(EXERCISE AIM): The answer should be each line of the records that contains the word "referenced"; please copy them all.

(DATA FOR THIS EXERCISE):
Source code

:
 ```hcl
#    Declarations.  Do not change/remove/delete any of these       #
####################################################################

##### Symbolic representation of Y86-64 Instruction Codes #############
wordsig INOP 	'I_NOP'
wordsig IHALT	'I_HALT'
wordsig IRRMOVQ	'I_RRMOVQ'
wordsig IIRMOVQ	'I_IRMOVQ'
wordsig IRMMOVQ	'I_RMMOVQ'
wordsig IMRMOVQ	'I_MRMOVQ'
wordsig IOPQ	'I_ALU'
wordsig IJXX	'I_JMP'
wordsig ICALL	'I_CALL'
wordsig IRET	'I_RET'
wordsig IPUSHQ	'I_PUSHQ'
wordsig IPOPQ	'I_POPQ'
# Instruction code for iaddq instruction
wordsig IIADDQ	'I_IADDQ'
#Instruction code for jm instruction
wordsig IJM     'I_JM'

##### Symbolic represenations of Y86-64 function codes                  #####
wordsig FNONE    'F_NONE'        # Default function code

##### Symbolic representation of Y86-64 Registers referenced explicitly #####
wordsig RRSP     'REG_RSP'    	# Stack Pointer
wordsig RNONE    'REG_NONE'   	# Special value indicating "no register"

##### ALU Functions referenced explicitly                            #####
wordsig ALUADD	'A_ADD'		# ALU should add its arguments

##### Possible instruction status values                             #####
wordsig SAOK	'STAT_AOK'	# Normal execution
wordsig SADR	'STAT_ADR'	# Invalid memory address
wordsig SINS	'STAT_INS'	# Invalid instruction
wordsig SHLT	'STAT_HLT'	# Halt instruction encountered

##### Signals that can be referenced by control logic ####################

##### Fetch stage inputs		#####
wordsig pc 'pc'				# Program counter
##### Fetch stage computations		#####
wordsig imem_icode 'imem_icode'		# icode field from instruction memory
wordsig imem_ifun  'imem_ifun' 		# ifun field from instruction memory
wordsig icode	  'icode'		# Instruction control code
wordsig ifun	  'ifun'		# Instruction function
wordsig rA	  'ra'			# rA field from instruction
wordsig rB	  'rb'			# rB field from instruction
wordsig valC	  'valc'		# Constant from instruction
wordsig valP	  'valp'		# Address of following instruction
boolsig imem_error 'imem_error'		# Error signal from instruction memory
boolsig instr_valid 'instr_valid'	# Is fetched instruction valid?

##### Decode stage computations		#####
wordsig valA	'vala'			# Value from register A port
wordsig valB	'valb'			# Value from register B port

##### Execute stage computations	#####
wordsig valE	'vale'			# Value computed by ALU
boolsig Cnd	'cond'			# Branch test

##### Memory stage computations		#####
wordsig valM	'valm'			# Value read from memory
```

--

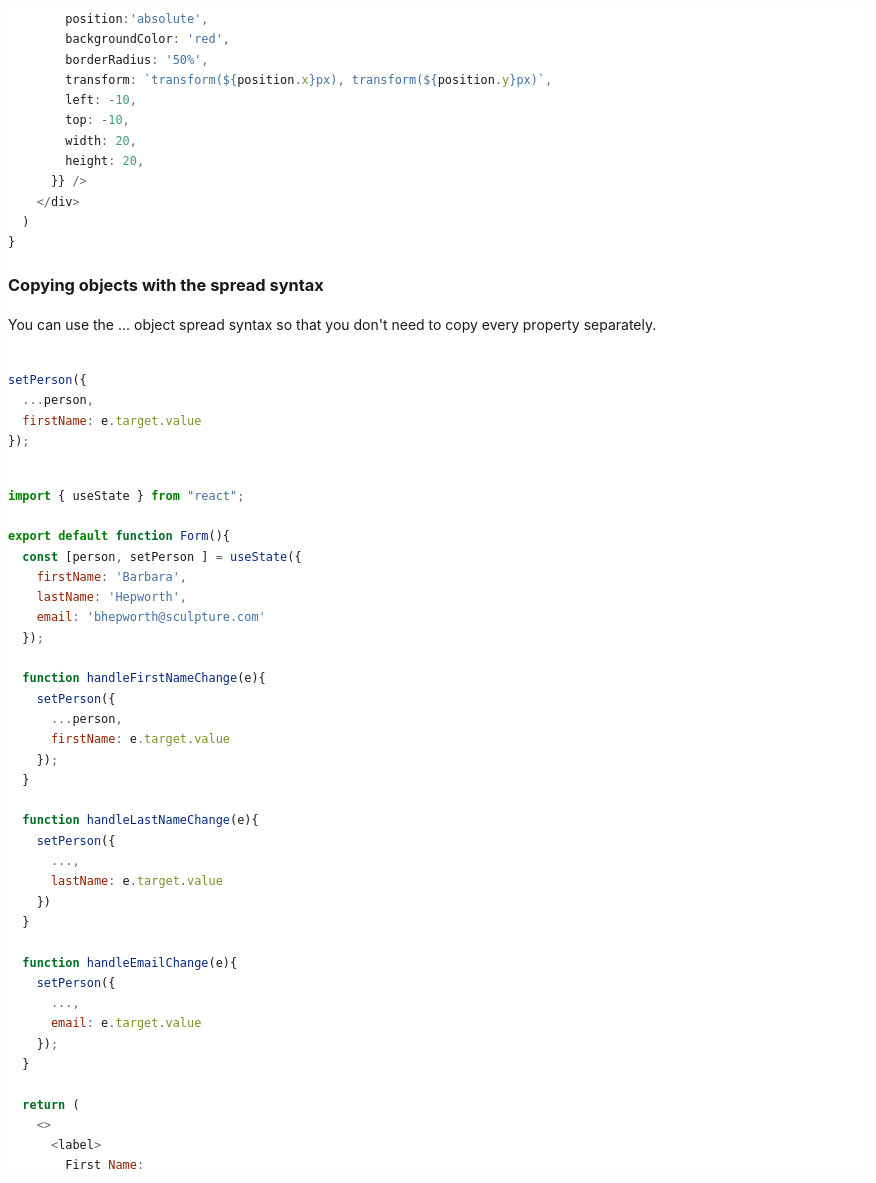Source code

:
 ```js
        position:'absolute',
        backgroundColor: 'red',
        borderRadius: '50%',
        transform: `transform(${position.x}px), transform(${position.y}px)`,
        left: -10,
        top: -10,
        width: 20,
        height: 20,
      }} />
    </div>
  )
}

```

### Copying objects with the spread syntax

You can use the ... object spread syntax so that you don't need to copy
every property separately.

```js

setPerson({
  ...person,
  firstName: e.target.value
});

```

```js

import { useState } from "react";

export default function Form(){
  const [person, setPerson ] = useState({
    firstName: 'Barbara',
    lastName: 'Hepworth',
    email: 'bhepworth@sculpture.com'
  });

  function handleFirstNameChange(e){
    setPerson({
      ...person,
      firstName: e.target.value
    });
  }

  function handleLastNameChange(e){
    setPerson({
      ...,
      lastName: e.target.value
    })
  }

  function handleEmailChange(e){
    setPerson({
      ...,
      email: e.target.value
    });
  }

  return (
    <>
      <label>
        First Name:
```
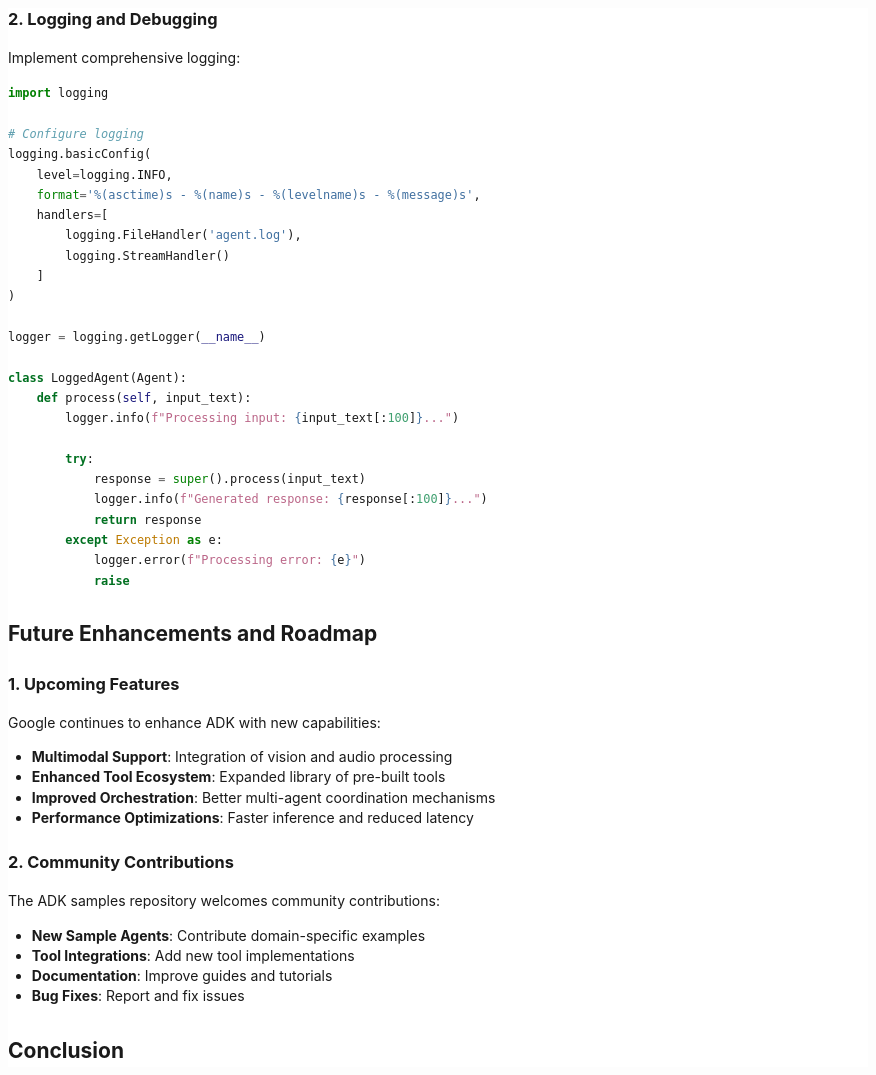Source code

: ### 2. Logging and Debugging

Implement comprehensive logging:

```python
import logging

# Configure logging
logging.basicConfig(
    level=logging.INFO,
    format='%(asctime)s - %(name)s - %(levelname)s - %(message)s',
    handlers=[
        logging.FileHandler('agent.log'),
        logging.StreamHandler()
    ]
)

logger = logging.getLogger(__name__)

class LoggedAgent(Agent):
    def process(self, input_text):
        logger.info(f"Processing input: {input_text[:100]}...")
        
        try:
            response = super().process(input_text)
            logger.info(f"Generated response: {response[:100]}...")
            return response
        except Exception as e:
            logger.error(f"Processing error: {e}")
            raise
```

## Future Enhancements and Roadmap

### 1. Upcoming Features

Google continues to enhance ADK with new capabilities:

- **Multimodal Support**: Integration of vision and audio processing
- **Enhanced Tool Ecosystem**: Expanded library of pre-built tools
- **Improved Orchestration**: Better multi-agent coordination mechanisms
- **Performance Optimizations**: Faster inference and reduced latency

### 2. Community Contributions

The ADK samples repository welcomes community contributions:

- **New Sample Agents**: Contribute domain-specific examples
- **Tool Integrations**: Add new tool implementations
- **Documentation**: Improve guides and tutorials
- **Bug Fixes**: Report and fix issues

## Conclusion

==

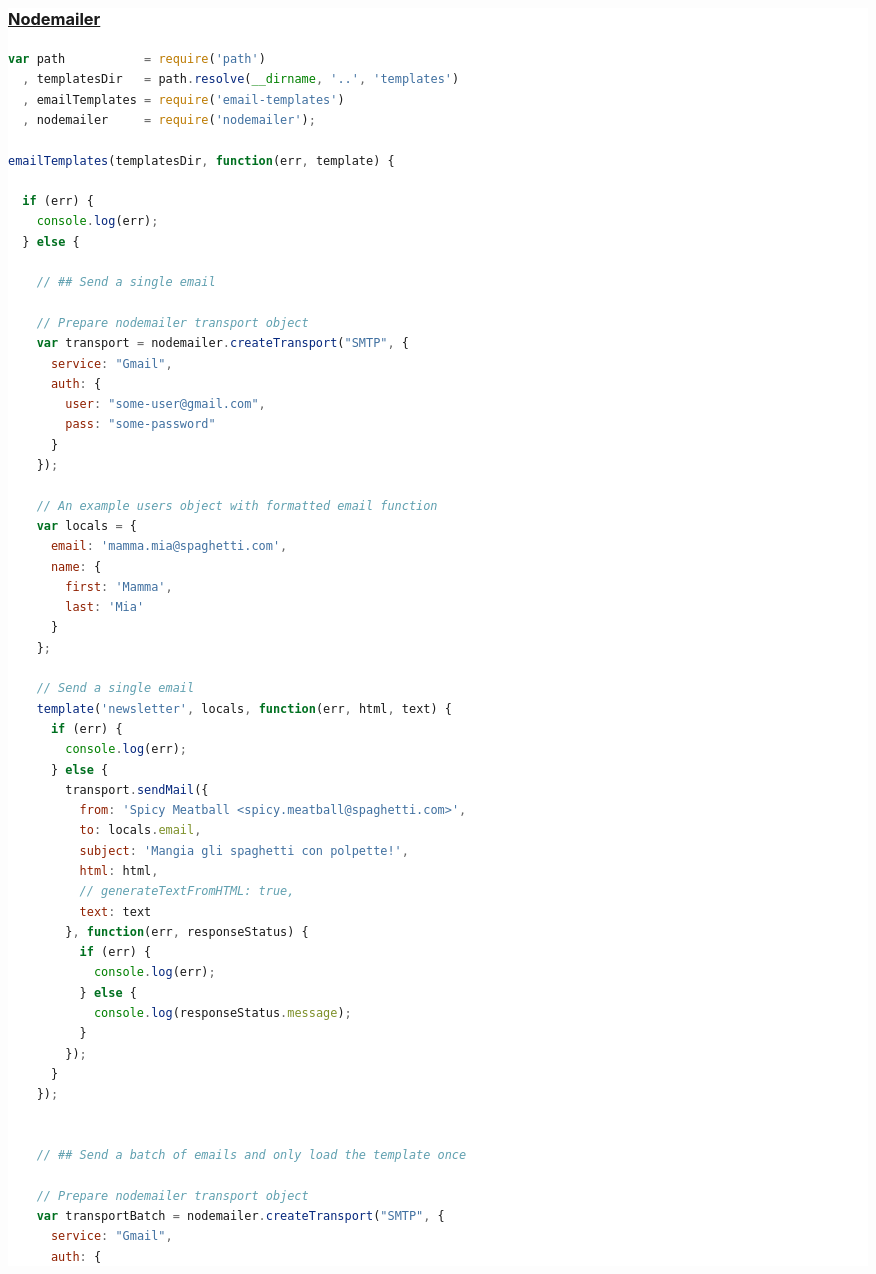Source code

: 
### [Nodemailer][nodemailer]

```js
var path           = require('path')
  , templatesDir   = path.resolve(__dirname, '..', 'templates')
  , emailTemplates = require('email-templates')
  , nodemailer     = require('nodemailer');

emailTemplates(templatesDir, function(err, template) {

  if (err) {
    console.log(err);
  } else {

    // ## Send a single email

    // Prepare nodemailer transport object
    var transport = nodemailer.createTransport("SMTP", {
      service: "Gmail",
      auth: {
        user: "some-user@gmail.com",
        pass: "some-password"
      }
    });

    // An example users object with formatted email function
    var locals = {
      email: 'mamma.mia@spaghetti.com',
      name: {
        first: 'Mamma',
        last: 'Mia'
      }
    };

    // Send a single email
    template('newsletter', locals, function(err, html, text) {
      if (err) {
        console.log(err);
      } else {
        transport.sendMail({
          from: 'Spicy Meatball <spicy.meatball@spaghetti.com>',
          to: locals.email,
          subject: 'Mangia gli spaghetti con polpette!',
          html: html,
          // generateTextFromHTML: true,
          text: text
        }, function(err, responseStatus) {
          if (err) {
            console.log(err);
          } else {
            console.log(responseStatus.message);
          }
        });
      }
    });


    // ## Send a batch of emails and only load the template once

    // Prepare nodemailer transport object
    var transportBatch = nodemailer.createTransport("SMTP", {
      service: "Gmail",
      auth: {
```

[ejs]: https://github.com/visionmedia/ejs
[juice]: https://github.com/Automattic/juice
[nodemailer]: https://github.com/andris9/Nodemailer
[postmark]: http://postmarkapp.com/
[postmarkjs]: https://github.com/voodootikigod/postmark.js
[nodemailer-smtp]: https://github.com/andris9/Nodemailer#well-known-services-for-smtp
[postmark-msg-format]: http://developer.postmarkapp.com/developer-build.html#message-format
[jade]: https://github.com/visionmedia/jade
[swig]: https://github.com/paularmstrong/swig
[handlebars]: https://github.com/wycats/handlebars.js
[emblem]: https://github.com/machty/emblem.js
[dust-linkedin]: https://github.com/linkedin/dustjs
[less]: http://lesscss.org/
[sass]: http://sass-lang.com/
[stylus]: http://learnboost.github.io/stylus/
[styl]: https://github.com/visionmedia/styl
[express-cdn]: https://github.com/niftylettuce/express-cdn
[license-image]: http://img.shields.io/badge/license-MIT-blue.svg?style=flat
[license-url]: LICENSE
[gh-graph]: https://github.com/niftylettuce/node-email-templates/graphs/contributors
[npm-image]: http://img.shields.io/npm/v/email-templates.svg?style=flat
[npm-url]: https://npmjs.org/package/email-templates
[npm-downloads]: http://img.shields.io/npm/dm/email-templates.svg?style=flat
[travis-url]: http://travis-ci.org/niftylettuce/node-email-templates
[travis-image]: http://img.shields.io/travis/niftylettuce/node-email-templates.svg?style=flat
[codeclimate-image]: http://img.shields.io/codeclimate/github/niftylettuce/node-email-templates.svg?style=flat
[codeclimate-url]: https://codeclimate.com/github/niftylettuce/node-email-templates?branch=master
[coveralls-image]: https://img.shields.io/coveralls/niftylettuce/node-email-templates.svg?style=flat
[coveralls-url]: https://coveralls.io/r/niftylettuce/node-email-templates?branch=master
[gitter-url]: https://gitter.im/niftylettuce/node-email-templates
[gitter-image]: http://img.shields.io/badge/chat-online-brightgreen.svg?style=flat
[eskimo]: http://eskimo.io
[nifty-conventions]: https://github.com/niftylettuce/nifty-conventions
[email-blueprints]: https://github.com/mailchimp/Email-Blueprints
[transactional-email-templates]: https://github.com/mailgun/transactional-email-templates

(COMPLETED EXERCISE):
##### Symbolic representation of Y86-64 Registers referenced explicitly #####
##### ALU Functions referenced explicitly                            #####
##### Signals that can be referenced by control logic ####################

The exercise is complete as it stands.